Catalytic Roles of the Small Nuclear Rnas in Splicing
Mcpheeters, David Scott   
Case Western Reserve University, Cleveland, OH, United States

Nuclear pre-mRNA splicing is an essential step in eukaryotic gene expression and requires the assembly of a large, dynamic complex consisting of several small nuclear RNAs (snRNAs) and numerous proteins. Nuclear pre-mRNA splicing occurs via two concerted transesterification reaction in a manner that is mechanistically similar to the self-splicing of group II intron. Because the self-splicing of group II introns in vitro requires no nucleotide or protein cofactors, it is thought that nuclear pre-mRNA splicing is likely to be catalytic steps of splicing, and to determine their three-dimensional organization within the spliceosome.
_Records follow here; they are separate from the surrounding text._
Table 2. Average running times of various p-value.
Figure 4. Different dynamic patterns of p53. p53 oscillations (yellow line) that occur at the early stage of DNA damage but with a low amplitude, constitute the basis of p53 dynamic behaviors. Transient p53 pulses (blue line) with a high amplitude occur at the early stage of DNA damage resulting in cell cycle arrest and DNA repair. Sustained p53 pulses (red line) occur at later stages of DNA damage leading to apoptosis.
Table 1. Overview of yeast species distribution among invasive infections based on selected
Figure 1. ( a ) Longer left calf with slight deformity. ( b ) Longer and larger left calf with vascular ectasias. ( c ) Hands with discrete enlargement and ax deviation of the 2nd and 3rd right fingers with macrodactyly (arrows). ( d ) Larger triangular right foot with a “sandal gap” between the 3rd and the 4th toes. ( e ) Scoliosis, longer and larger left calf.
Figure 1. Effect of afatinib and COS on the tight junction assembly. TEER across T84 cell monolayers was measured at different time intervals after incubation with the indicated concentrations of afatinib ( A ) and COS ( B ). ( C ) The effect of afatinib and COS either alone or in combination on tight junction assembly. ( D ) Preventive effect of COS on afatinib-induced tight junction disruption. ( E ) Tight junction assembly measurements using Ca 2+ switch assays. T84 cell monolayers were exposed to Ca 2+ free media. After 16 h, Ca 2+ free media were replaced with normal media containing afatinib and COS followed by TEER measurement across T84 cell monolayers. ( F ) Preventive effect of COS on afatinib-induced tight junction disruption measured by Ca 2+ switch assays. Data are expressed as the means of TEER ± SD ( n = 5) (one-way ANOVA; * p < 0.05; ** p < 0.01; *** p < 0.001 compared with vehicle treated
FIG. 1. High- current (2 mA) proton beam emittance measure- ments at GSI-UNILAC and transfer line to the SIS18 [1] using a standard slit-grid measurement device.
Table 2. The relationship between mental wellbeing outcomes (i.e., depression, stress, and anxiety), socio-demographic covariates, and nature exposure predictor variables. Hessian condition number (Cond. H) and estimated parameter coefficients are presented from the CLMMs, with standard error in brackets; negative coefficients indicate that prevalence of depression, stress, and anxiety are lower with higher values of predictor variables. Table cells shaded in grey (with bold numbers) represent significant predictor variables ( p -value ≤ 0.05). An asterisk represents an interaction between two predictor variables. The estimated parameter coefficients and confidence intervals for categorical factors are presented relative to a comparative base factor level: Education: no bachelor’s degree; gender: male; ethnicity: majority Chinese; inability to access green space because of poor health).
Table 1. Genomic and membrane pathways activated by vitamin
The goal of this proposal is to define conformational changes in, and higher order interaction of, the RNAs involved in catalysis of nuclear pre-mRNA splicing. Nuclear pre-mRNA splicing involves a large number of conformational changes in the snRNAs that may be facilitated by the interactions of RNAs binding proteins, RNA helicase, or other RNAs. Early in splicesome assembly, the U2 snRNA base paris with the intron branch site sequence. Subsequent base pairing of the U2 and U6 RNAs is then thought to juxtapose elements of these RNAs and the introns substrate for catalysis. However, the known interactions of the U2 and U6 snRNAs, and the pre-mRNA substrate are insufficient to properly bind and orient the branch site adenosine residue for its nucleophilic attack at the 5' splice site during the first step of splicing. The branch site adenosine is also at least indirectly involved in the second step of splicing, but its role in this step is poorly understood. Using methods for chemically probing RNA structure, the proposed research will identify dynamic conformational changes in the yeast snRNAs associated with splicesome assembly. Factors involved in the conformational changes will be identified biochemically using extracts prepared from mutants which arrest splicing complex assembly. Other factors involved will be identified by genetic analysis of U2 RNA mutants that accumulate a complex which is the precursor to the active splicesome. Higher order interactions involved in the proper positioning the pre-mRNA branch site adenosine for catalysis will be identified through reciprocal biochemical and genetic approaches. The results of these studies will significantly increase the understanding of the mechanism and dynamics of nuclear pre-mRNA splicing.